MCU and DSP share PSRAM and SRAM, while DTCM is exclusively used by DSP. When the MCU’s PSRAM layout changes, the DSP’s LSP must be modified accordingly. Typically, DTCM and SRAM addresses remain at their defaults, with only PSRAM start and end addresses requiring adjustment. The PSRAM address adjustment method is as follows:

  1. Navigate to the directory {SDK}/project/img_utility

    cd {SDK}/project/img_utility
    
    • Run python lsp_modify.py to view the current DSP PSRAM address:

      >> python lsp_modify.py
      Current LSP psram: Start Address: 0x60300000, End Address: 0x61000000, Size: 0xd00000
      Invalid input. Please enter the start and end addresses in hex.

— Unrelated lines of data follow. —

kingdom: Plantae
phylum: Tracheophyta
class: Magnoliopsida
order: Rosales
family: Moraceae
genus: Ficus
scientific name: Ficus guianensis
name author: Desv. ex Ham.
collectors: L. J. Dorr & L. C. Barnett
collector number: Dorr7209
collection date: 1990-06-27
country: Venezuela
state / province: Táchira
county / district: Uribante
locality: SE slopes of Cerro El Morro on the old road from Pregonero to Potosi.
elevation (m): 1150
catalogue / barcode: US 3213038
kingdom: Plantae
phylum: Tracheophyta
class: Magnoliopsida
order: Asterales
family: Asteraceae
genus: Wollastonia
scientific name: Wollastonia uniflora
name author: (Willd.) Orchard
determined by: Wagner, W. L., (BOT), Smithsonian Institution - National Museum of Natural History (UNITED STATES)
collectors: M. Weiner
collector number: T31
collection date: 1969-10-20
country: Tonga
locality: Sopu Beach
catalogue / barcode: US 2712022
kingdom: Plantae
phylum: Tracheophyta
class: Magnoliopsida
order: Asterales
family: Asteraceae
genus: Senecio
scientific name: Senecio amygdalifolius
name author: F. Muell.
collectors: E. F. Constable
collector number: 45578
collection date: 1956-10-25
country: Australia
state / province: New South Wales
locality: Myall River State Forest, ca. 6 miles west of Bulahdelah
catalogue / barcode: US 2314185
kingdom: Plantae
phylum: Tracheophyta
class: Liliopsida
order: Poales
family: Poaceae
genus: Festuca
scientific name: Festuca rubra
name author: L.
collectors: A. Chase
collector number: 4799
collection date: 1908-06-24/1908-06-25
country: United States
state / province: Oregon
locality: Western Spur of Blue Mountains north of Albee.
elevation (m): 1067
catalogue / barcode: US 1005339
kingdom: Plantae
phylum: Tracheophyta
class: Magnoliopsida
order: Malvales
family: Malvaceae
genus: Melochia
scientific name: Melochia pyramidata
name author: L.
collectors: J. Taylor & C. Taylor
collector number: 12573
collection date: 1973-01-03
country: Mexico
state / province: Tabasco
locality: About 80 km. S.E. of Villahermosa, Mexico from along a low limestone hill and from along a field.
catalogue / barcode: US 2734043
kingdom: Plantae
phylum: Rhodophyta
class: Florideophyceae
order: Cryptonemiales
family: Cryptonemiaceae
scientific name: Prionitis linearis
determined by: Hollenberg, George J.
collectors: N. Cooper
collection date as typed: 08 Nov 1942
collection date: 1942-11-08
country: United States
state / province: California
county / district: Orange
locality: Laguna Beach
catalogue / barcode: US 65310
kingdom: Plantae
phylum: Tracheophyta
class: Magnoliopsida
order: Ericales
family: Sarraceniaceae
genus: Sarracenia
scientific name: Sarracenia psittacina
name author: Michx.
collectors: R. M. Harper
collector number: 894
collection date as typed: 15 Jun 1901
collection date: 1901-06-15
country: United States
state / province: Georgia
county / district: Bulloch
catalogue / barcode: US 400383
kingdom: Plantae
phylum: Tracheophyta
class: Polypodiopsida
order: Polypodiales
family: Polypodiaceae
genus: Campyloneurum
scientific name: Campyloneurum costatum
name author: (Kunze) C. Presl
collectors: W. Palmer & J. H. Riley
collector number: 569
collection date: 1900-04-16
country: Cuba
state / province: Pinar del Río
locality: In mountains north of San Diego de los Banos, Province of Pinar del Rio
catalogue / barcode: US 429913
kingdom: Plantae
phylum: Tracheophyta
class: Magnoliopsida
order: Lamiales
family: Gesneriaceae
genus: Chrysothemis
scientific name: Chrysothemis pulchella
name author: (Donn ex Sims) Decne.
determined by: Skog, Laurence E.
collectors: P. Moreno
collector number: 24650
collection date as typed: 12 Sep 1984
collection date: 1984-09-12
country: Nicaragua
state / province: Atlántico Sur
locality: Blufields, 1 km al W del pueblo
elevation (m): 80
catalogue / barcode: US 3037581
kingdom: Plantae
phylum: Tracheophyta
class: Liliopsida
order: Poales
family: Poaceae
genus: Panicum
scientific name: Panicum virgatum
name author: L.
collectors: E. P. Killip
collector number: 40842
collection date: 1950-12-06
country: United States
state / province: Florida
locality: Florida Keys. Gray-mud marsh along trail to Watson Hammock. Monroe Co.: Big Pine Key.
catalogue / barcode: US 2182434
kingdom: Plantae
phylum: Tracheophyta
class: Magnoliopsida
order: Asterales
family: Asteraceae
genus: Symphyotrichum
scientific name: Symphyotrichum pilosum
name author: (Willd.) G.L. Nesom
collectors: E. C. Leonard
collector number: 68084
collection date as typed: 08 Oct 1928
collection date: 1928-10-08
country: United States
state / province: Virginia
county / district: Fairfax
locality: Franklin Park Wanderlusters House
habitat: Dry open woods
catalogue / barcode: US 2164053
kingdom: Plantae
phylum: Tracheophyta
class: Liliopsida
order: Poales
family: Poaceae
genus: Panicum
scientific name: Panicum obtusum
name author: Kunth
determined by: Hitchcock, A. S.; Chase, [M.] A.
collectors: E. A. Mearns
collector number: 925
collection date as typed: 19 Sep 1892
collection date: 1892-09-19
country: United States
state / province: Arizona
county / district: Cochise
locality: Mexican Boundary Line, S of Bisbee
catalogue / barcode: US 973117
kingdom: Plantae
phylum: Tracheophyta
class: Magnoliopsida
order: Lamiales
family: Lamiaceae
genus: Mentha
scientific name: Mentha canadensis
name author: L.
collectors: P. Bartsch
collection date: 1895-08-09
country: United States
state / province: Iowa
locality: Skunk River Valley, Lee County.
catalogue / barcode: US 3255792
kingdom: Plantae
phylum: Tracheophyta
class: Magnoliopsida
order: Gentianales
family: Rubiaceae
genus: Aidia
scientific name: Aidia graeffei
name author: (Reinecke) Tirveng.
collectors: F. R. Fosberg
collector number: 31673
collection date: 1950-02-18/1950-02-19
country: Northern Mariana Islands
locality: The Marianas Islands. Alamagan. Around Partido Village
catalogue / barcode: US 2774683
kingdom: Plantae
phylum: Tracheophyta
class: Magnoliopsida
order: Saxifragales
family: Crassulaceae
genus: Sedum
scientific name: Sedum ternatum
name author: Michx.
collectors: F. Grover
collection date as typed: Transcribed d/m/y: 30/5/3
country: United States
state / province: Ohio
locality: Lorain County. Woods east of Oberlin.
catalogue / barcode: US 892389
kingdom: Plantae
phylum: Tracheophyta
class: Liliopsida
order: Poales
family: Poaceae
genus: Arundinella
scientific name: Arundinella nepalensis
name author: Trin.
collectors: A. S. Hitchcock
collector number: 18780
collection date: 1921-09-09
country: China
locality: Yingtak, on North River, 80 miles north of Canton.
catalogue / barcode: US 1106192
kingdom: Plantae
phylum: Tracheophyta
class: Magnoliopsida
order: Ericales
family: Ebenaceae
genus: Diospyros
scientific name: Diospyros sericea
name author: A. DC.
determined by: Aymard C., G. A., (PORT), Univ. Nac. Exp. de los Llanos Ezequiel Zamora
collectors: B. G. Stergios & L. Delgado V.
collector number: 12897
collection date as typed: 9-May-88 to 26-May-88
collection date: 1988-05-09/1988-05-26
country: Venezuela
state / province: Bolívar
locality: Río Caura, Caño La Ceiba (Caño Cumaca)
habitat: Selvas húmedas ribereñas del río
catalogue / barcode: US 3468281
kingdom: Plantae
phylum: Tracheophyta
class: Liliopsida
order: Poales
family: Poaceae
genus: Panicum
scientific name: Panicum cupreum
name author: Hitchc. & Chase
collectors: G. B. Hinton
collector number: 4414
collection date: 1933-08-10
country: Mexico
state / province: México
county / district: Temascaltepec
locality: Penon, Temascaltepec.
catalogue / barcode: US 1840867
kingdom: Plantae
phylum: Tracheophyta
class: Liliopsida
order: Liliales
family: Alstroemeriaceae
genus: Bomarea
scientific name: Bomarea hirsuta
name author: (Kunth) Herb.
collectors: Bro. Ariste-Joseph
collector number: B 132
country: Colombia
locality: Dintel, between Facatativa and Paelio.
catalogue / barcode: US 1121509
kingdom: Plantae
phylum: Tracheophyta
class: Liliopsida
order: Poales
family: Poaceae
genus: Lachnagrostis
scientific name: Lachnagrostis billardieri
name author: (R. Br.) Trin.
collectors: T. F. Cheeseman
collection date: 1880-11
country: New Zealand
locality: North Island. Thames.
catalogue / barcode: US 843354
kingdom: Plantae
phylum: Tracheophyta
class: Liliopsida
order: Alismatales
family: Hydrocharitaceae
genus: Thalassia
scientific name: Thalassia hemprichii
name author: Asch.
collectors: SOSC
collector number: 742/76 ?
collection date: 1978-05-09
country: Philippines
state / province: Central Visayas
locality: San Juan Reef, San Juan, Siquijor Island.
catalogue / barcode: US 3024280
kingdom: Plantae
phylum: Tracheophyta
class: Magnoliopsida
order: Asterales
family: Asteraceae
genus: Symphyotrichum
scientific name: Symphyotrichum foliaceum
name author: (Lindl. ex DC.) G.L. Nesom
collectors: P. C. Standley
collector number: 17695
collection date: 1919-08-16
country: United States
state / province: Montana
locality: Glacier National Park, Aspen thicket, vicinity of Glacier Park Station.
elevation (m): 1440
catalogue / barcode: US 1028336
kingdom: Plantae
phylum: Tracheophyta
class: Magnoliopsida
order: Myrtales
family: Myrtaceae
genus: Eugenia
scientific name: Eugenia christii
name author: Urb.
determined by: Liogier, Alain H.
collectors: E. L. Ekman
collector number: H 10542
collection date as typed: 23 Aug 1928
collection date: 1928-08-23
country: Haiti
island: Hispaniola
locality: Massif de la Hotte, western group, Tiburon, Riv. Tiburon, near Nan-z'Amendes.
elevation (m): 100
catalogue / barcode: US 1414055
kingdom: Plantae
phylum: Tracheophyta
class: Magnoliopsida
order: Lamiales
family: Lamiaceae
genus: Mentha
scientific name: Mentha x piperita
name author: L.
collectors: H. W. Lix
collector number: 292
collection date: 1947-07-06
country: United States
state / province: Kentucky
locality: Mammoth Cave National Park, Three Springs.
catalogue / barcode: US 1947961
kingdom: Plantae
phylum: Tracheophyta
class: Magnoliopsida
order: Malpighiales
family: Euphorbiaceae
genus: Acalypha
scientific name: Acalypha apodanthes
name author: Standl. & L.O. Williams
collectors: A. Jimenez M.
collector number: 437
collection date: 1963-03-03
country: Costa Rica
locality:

Example: "python lsp_modify.py 0x60300000 0x61000000"
      DSP link script change FAIL.
      
    • Run python lsp_modify.py <start psram address in hex> <end psram address in hex> to directly generate a new LSP and output the new LSP information:

      >> python lsp_modify.py 0x60400000 0x60A00000
      Current LSP psram: Start Address: 0x60300000, End Address: 0x61000000, Size: 0xd00000
      New LSP psram: Start Address: 0x60400000, End Address: 0x60a00000, Size: 0x600000
      Warning : 'entry_table' start address not aligned to MPU min alignment
      (is 0x60400020, min alignment is 0x00001000)
      Warning : MPU region size smaller than min region size
      (0x60400020 - 0x60400040, is 32 must be at least 4096 bytes)
      Warning : 'unused' start address not aligned to MPU min alignment
      (is 0x60400040, min alignment is 0x00001000)
      New linker scripts generated in
      ../../project/RTK_LSP/RI-2021.8/HIFI5_PROD_1123_asic_UPG/RTK_LSP/ldscripts
      Change MCU layout (amebalite_layout.ld) PSRAM_DSP_START to 0x60400000
      

    This example adjusts the PSRAM start and end addresses to 0x60400000/0x60A00000. Since the script automatically generates the MPU table, the above address alignment warnings can be ignored and have no actual impact.

  2. Add the KEEP keyword in the linker script RTK_LSP/ldscripts/elf32xtensa.x:

    .ipc_table : ALIGN(4)
    {
       _ipc_table_start = ABSOLUTE(.);
       KEEP(*(.ipc_table))
       . = ALIGN (4);
       _ipc_table_end = ABSOLUTE(.);
    } >psram0_seg :psram0_phdr
    
    .command : ALIGN(4)
    {
       _command_start = ABSOLUTE(.);
       KEEP(*(.command))
       . = ALIGN (4);
       _command_end = ABSOLUTE(.);
    } >psram0_seg :psram0_phdr
    
  3. Modify the MCU memory layout file ({MCU_SDK}/amebalite_gcc_project/amebalite_layout.ld) based on the above script output:

    #define PSRAM_DSP_START        (0x60400000)
    
  4. Rebuild the DSP and MCU projects.

Note

  • Before using the script, ensure that the Xtensa toolchain’s bin directory has been added to the system/user PATH, otherwise executable files cannot be found.

  • If you have previously modified other MPU properties, please make the same modifications to the newly generated mpu_table.c.

  • Ensure that the newly generated mpu_table.c has been added to the compilation project.